Tuesday, October 26, 2010

Free speech does not equal subsidized free speech....

Having several friends who are of the left-ward leaning bent, I often run into a cognitive dissonance when reading their statuses on Facebook or the like.  I had been, as my cousin so aptly puts it, 'biting my tongue until it bleeds' out of respect for them and their right to have an opinion that differs from mine, but when they aren't thinking anymore or are just passing on the party meme, I've started commenting with facts.  Maybe it'll work, maybe it won't.  Maybe I'll lose some friends, but I just can't stand by and watch them mirror the meme of the day.  I have noticed however, that I'm not alone in this since others are also correcting them.

The two that immediately come to mind are the O'Donnell/First Amendment kerfuffle that the press was all over like white on rice.  They tried to paint her as an idiot, when what she was doing was correcting her opponent (the words 'separation of church and state' are not part of the First Amendment (Establishment clause) and don't appear until much later in writings by Adams and Jefferson (and then they were talking about specific churches, not religion in general).

The second one is one I find to be a little more interesting because of the dichotomy inherent in it.  There have been calls to de-fund NPR due to its firing of Juan Williams for saying on another network that he gets nervous when there's muslim folks on a plane with him.  Something that we've all thought.  But NPR seizes a chance to both fire him and insult him later (his feelings should be between him and his psychiatrist according to Vivian Shiller, the CEO of NPR).  So Demint and some other folks feel that since NPR is clearly into stifling free speech, that maybe public dollars ($430 million of them, as a matter of fact) could be better used elsewhere.  But the lefties are saying that de-funding NPR is 'stripping our freedoms', completely ignoring the fact that Williams was fired for not toeing the progressive opinion line, thus seriously crossing the First Amendment line.

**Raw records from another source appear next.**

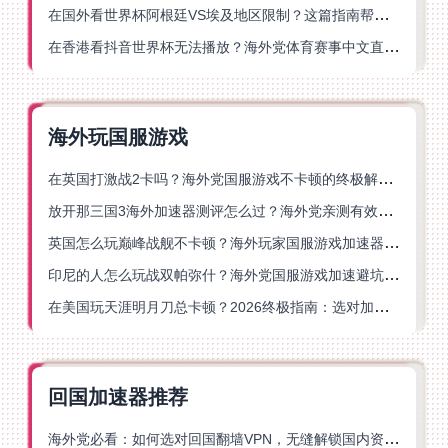
在国外看世界杯阿根廷VS埃及地区限制？这篇指南帮你搞定中文直播+解说
在香港看抖音世界杯无法播放？海外党体育赛事中文直播终极指南
海外玩国服游戏
在英国打激战2卡吗？海外党国服游戏不卡顿的终极解决方案
放开那三国3海外加速器测评怎么过？海外党亲测有效的国服游戏加速指南
英国怎么玩巅峰战舰不卡顿？海外玩家国服游戏加速器终极指南
印尼的人怎么玩战双帕弥什？海外党国服游戏加速避坑指南
在美国玩天涯明月刀总卡顿？2026终极指南：选对加速器让你丝滑连招
回国加速器推荐
海外党必看：如何选对回国翻墙VPN，无缝解锁国内资源？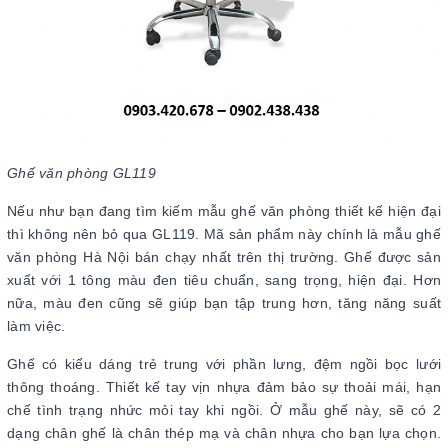
Ghế văn phòng GL119
Nếu như bạn đang tìm kiếm mẫu ghế văn phòng thiết kế hiện đại
thì không nên bỏ qua GL119. Mã sản phẩm này chính là mẫu ghế
văn phòng Hà Nội bán chạy nhất trên thị trường. Ghế được sản
xuất với 1 tông màu đen tiêu chuẩn, sang trọng, hiện đại. Hơn
nữa, màu đen cũng sẽ giúp bạn tập trung hơn, tăng năng suất
làm việc.
Ghế có kiểu dáng trẻ trung với phần lưng, đệm ngồi bọc lưới
thông thoáng. Thiết kế tay vịn nhựa đảm bảo sự thoải mái, hạn
chế tình trạng nhức mỏi tay khi ngồi. Ở mẫu ghế này, sẽ có 2
dạng chân ghế là chân thép mạ và chân nhựa cho bạn lựa chọn.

The ironic part (there are so many ironic parts to this)....

Another ironic part is that if anyone would have listened to the WHOLE thing, he actually was toeing the line and made a statement about making sure everyone understands the difference between muslim and muslim extremists... yadda, yadda, yadda.

My thought is that with so many other avenues of news available to the populace today, most of them privately funded, that NPR and PBS have both really run their respective courses.  If folks want to privately cough up the $430 million to NPR to keep it up and running, more power to them.  It would be a good litmus as to their true dedication to NPR.  Hell, maybe George Soros could just pay for the whole thing and dispense with any pretense that he's not calling the shots there.  For myself, I think that could be something safely carved out of the federal budget without impacting my life at all.

On the brighter side, as long as I've still got friends on that side of the ideological fence, I'll have a heads-up as to the meme of the day.

ETA:  My friend thanked me for the correction on his O'Donnell meme.  Maybe I'm not giving them enough credit and they are actually thinking--just aren't exposed to other thoughts very often.